Prompt 1: "a standing corgi dog"
RGB Video:
Depth Video:
Comparison with Q2.3:
Compared to results in 2.3, there is a clear difference in the model's ability to render asymmetric geometries correctly. The corgi previously had 3 ears but now has 2 which is correct. The view-dependent text embeddings help the model understand that different sides should look different, reducing the "Janus problem" where multiple front faces appear. The left/right side views now show proper asymmetry of the dog's body and features.
Prompt 2: "a basket of apples and grapes"
RGB Video:
Depth Video:
Analysis:
The basket of apples shows improved 3D consistency compared to Q2.3. With view-dependent conditioning, the basket maintains a more coherent structure across different viewing angles, with the apples and grapes appearing on appropriate sides based on the camera viewpoint. The depth maps reveal better geometric consistency, as the model now receives explicit guidance about which view (front/side/back) it's optimizing, reducing contradictory gradient signals that caused inconsistencies in the non-view-dependent version.
2.4.2 Other 3D Representation
Chosen Representation: Gaussian
Rendering Approach:
Used 3D gaussian primitives as the representation. Each Gaussian is parameterized by a position (means), scale, rotation (quaternions), color, and opacity. For rendering I:
- Project 3D Gaussians to 2D using the camera transformation
- Sort Gaussians by depth for correct alpha blending
- Rasterize using differentiable splatting - evaluate each 2D Gaussian at pixel locations and alpha-composite colors
- Sample random camera poses during training (elevation: -30° to 30°, azimuth: 0° to 360°)

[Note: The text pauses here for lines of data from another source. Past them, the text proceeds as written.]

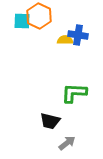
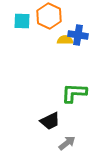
orange hexagon: moved 10 px right
black trapezoid: rotated 40 degrees counterclockwise
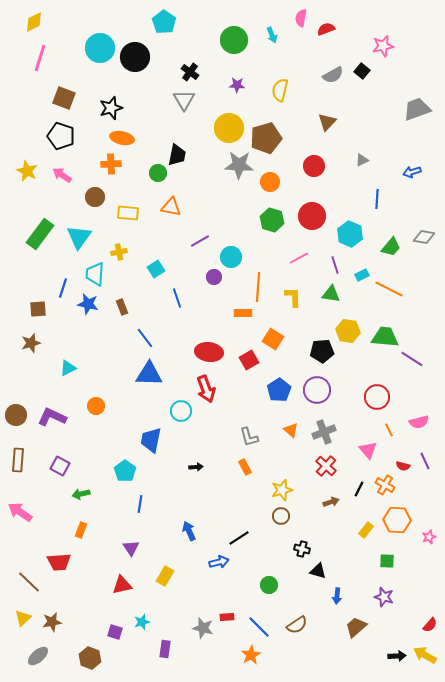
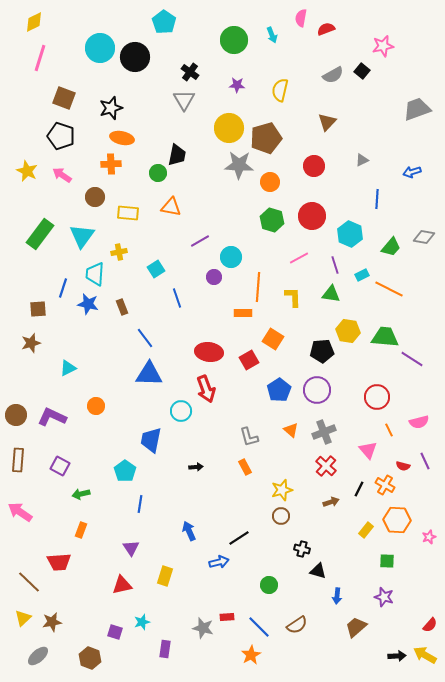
cyan triangle at (79, 237): moved 3 px right, 1 px up
yellow rectangle at (165, 576): rotated 12 degrees counterclockwise
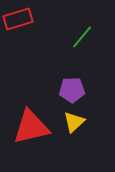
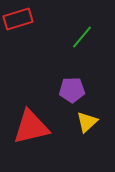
yellow triangle: moved 13 px right
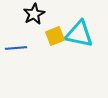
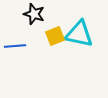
black star: rotated 25 degrees counterclockwise
blue line: moved 1 px left, 2 px up
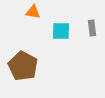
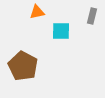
orange triangle: moved 4 px right; rotated 21 degrees counterclockwise
gray rectangle: moved 12 px up; rotated 21 degrees clockwise
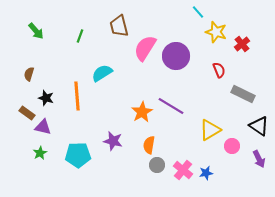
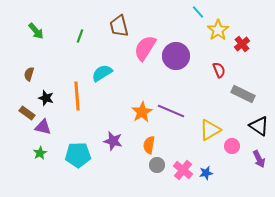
yellow star: moved 2 px right, 2 px up; rotated 20 degrees clockwise
purple line: moved 5 px down; rotated 8 degrees counterclockwise
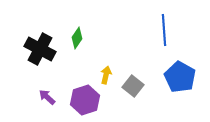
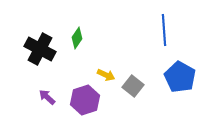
yellow arrow: rotated 102 degrees clockwise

Pros is that the renderer is fully differentiable, allowing gradients to flow back from the SDS loss to update Gaussian parameters.
Loss and Regularization:
- Primary Loss: SDS loss with classifier-free guidance (guidance scale = 100) on rendered 128×128 images upsampled to 512×512
- Scale Regularization (λ = 1e-3): Penalizes deviation from target scale to prevent Gaussians from collapsing or exploding
- Gradient Clipping (threshold = 1.0): Prevents unstable gradients during optimization
Visual Results:
RGB Video:
Depth Video:
Prompt: "a colorful ball"
Comparing with NeRF:
Advantages:
- Faster rendering: Explicit splatting is significantly faster than volumetric ray marching (~3-5x speedup per iteration)
- Direct geometric control: Can manipulate individual 3D primitives, making debugging easier
- Memory efficient for sparse scenes: Only stores Gaussians where objects exist, no empty space sampling needed
Disadvantages:
- View-independent appearance: Without spherical harmonics, cannot model specular highlights or view-dependent effects that NeRF naturally captures through its implicit function
- Potential splat artifacts: Can produce visible "blob" artifacts if Gaussians are not properly regularized
- Fixed capacity: Number of Gaussians is fixed (we used 1500), while NeRF's continuous representation adapts to complexity
- Less smooth: Discrete primitives may not capture very smooth surfaces as well as NeRF's continuous field
Gaussians converged faster (2000 iterations, approx. 35 mins) compared to NeRF (3000+ iterations, approx. 60-90 mins) for similar prompt complexity, though NeRF produced way better and smoother geometry. I also trained the gaussians for less steps which might be a reason for poor smoothness.